### Dataset items
● ● ● ● ● ● ●
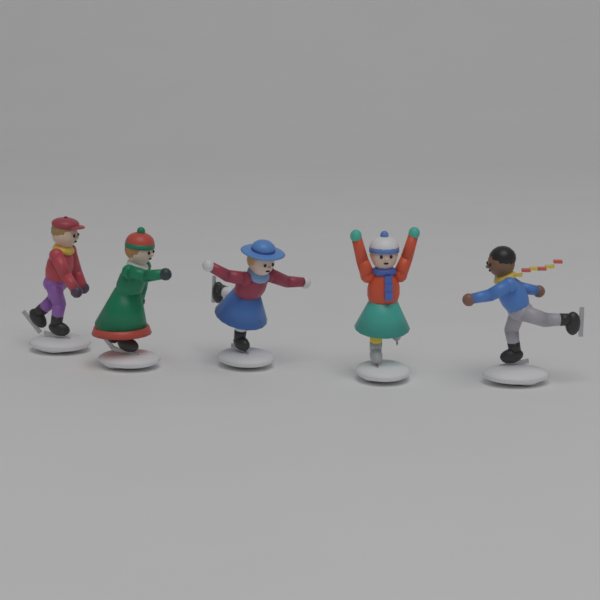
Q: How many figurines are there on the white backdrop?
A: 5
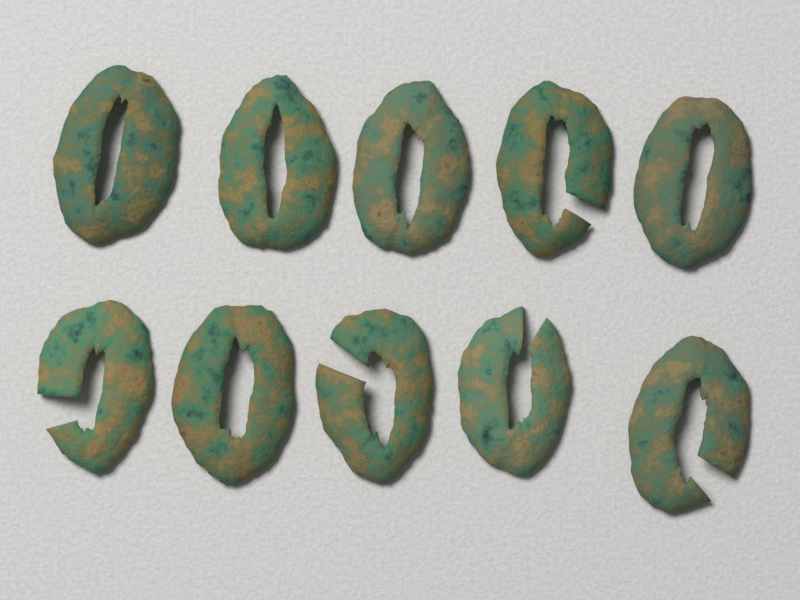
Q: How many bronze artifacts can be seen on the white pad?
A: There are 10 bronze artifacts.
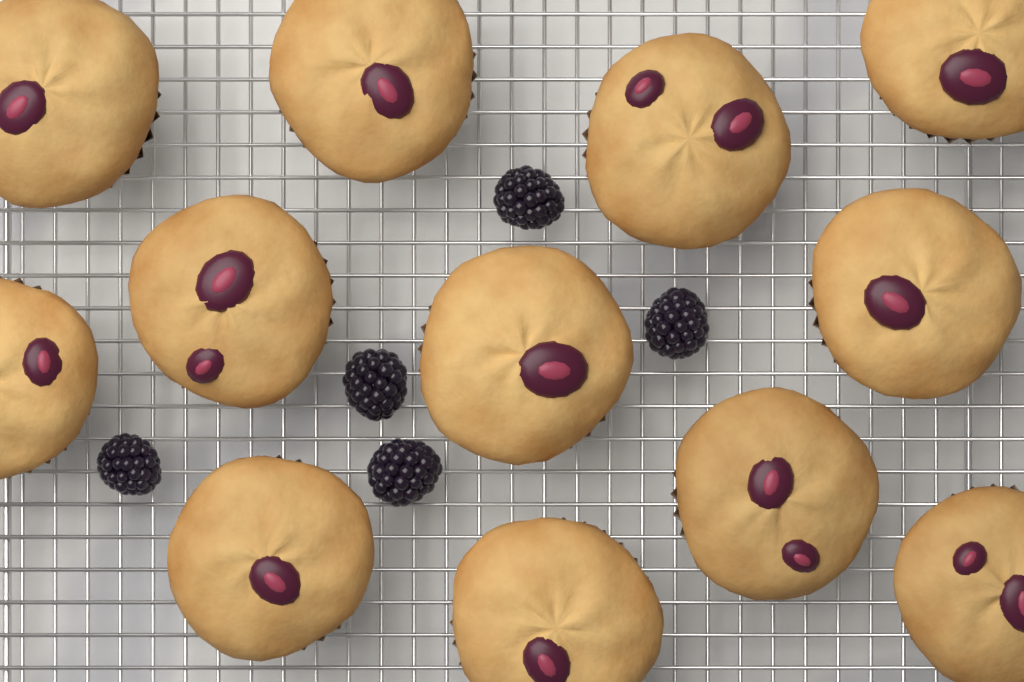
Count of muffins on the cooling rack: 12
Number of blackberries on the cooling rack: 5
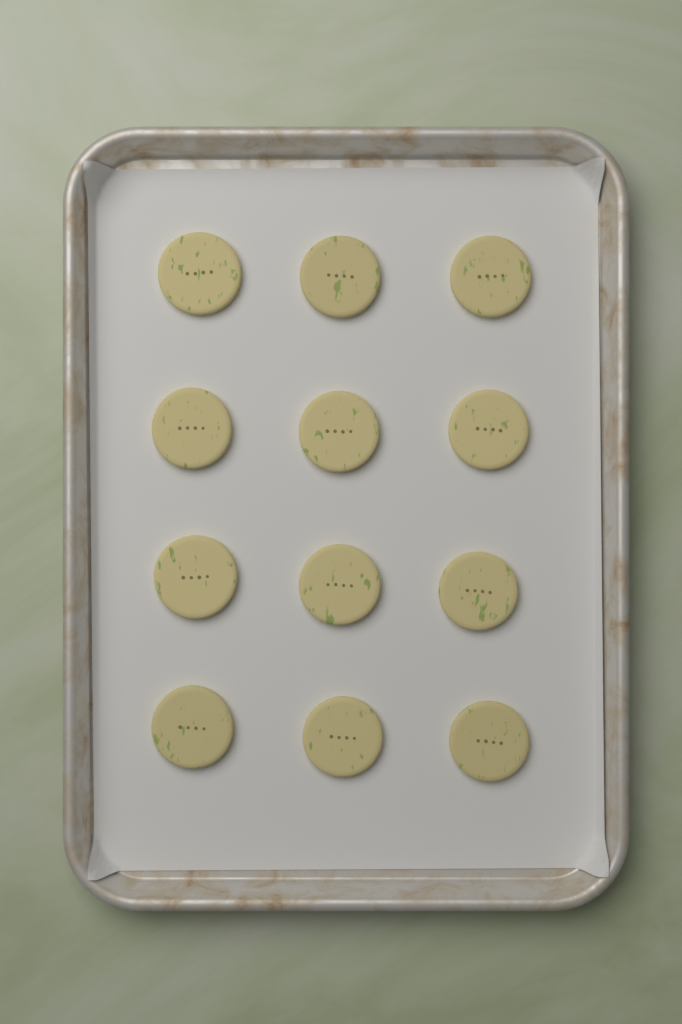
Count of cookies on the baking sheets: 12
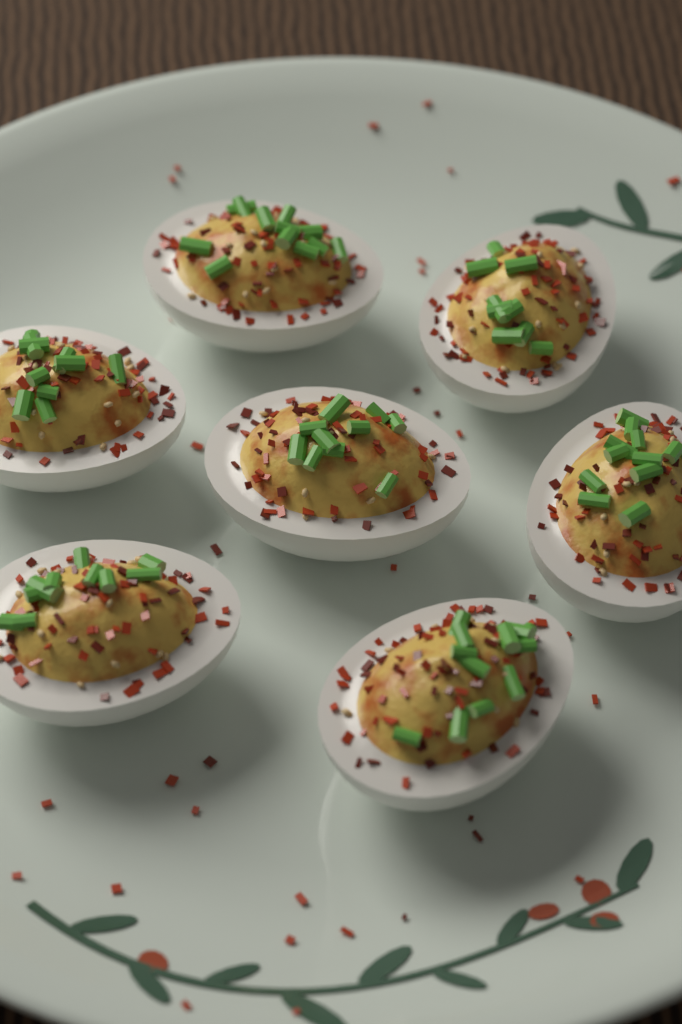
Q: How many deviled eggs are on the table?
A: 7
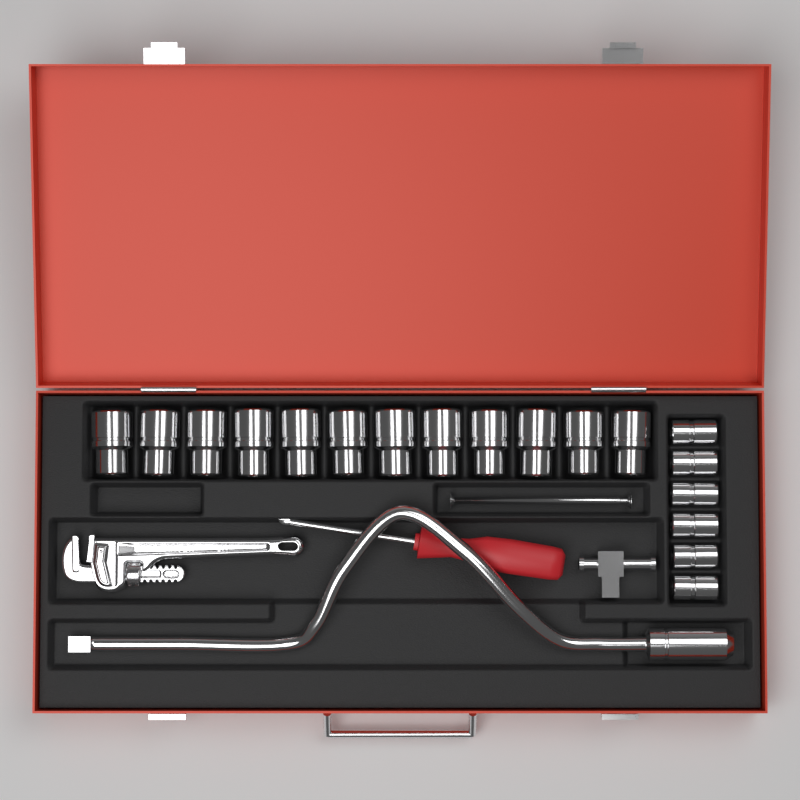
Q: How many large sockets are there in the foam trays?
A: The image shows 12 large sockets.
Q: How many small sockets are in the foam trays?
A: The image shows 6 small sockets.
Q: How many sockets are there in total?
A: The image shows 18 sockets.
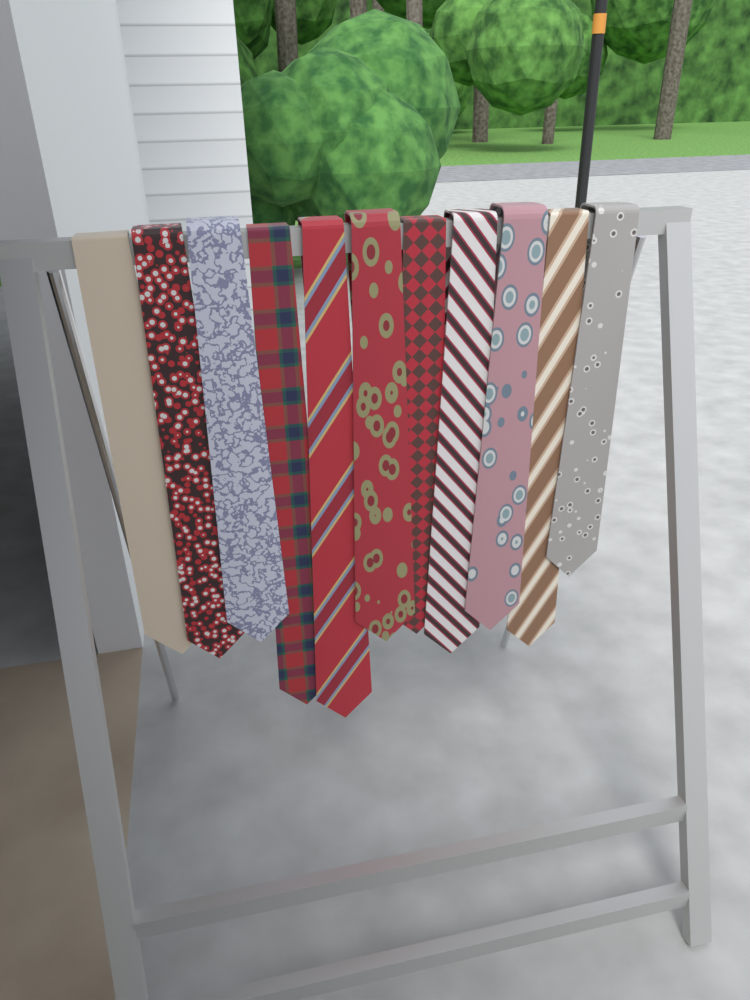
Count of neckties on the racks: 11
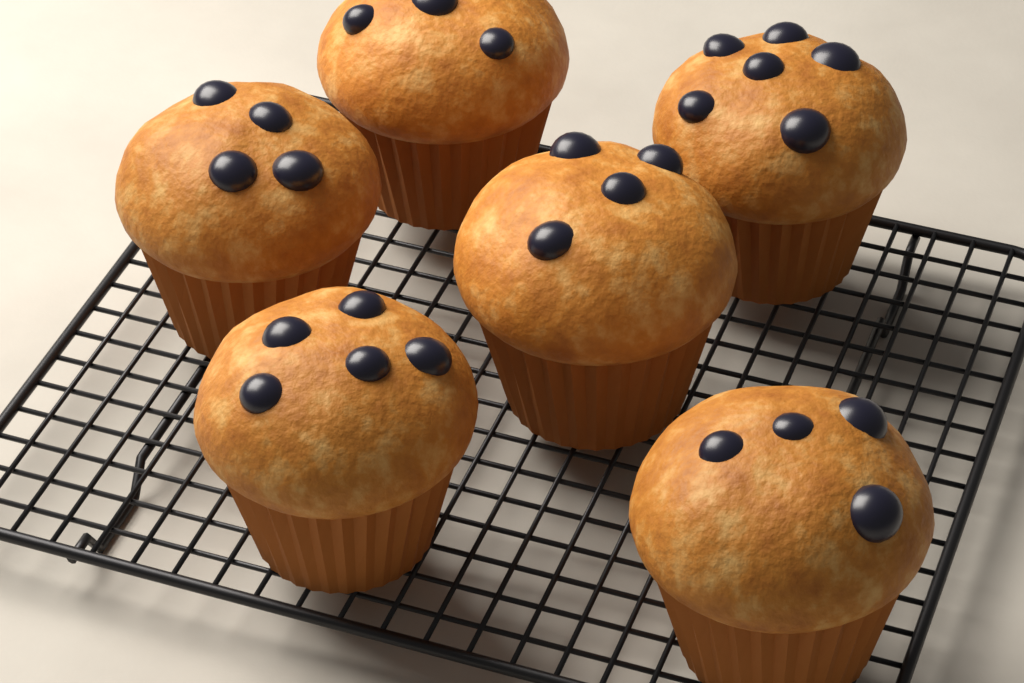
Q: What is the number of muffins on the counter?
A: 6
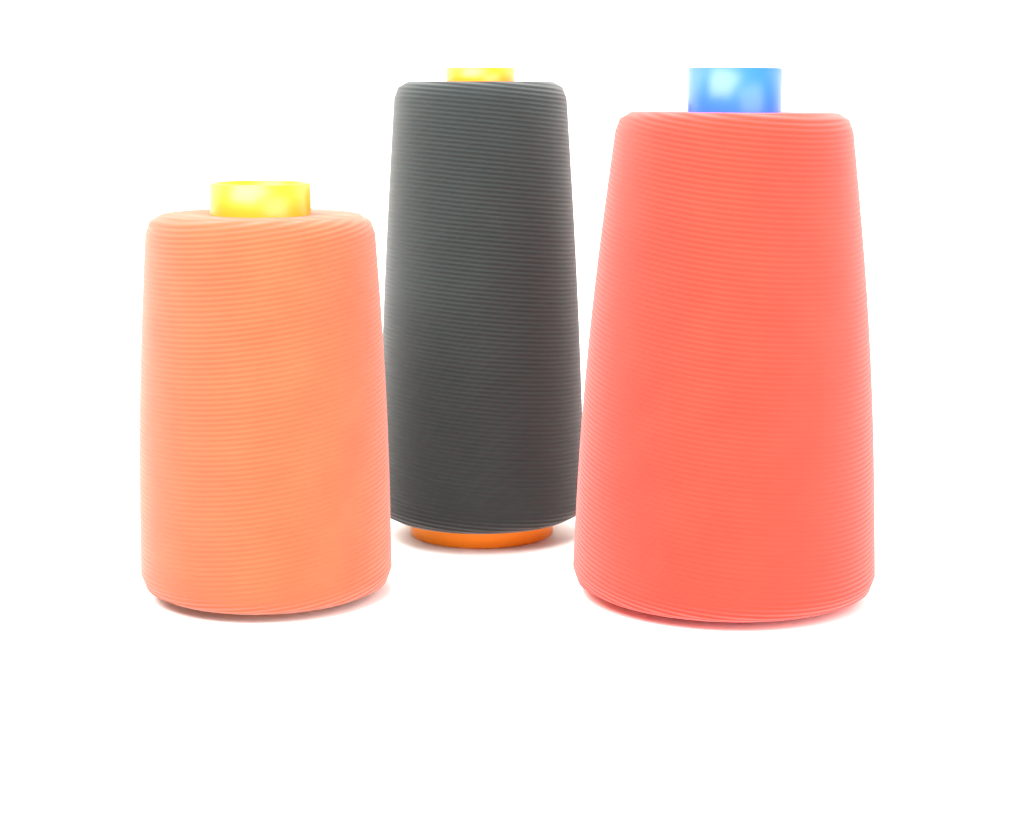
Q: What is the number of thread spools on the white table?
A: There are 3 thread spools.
● ● ● ● ● ● ●
### REQUIRED TASK
Reproduce every one of the records above word for word, omitting the pictures.

### RESULT
Q: How many figurines are there on the white backdrop?
A: 5
Q: How many bronze artifacts can be seen on the white pad?
A: There are 10 bronze artifacts.
Count of muffins on the cooling rack: 12
Number of blackberries on the cooling rack: 5
Count of cookies on the baking sheets: 12
Q: How many deviled eggs are on the table?
A: 7
Q: How many large sockets are there in the foam trays?
A: The image shows 12 large sockets.
Q: How many small sockets are in the foam trays?
A: The image shows 6 small sockets.
Q: How many sockets are there in total?
A: The image shows 18 sockets.
Count of neckties on the racks: 11
Q: What is the number of muffins on the counter?
A: 6
Q: What is the number of thread spools on the white table?
A: There are 3 thread spools.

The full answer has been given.